Stored records:

━━━━━━━━━━

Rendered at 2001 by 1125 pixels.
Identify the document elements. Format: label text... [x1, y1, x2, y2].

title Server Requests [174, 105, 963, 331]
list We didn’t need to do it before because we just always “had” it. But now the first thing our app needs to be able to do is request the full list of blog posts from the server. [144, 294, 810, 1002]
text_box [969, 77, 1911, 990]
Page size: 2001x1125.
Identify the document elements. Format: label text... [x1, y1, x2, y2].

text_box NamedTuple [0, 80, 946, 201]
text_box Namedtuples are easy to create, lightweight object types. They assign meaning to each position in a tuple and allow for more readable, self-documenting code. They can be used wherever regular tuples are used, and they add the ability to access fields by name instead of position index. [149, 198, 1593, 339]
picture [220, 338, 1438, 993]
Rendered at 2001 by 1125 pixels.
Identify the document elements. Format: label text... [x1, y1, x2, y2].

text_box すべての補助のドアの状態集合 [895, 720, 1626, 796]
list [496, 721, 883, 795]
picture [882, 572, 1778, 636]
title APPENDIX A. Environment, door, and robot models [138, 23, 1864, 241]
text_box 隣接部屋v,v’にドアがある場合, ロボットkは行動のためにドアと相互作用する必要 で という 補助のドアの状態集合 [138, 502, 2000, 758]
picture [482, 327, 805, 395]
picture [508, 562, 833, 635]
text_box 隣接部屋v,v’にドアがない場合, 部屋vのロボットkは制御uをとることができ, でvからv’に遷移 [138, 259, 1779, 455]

━━━━━━━━━━

> [WHAT TO PRODUCE]:
What you return must match the data line for line.

> [WRITTEN REPLY]:
Rendered at 2001 by 1125 pixels.
Identify the document elements. Format: label text... [x1, y1, x2, y2].

title Server Requests [174, 105, 963, 331]
list We didn’t need to do it before because we just always “had” it. But now the first thing our app needs to be able to do is request the full list of blog posts from the server. [144, 294, 810, 1002]
text_box [969, 77, 1911, 990]
Page size: 2001x1125.
Identify the document elements. Format: label text... [x1, y1, x2, y2].

text_box NamedTuple [0, 80, 946, 201]
text_box Namedtuples are easy to create, lightweight object types. They assign meaning to each position in a tuple and allow for more readable, self-documenting code. They can be used wherever regular tuples are used, and they add the ability to access fields by name instead of position index. [149, 198, 1593, 339]
picture [220, 338, 1438, 993]
Rendered at 2001 by 1125 pixels.
Identify the document elements. Format: label text... [x1, y1, x2, y2].

text_box すべての補助のドアの状態集合 [895, 720, 1626, 796]
list [496, 721, 883, 795]
picture [882, 572, 1778, 636]
title APPENDIX A. Environment, door, and robot models [138, 23, 1864, 241]
text_box 隣接部屋v,v’にドアがある場合, ロボットkは行動のためにドアと相互作用する必要 で という 補助のドアの状態集合 [138, 502, 2000, 758]
picture [482, 327, 805, 395]
picture [508, 562, 833, 635]
text_box 隣接部屋v,v’にドアがない場合, 部屋vのロボットkは制御uをとることができ, でvからv’に遷移 [138, 259, 1779, 455]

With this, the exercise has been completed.